Segment Start: Given information

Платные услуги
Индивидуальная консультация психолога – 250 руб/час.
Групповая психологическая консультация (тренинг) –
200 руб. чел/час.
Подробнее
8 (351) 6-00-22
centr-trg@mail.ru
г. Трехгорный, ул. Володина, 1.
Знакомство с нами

Segment End: Given information

**About this task**. Locate each line of the listing above that contains the string "консультация", matching case exactly, and copy those lines.

**The answer**.
Индивидуальная консультация психолога – 250 руб/час.
Групповая психологическая консультация (тренинг) –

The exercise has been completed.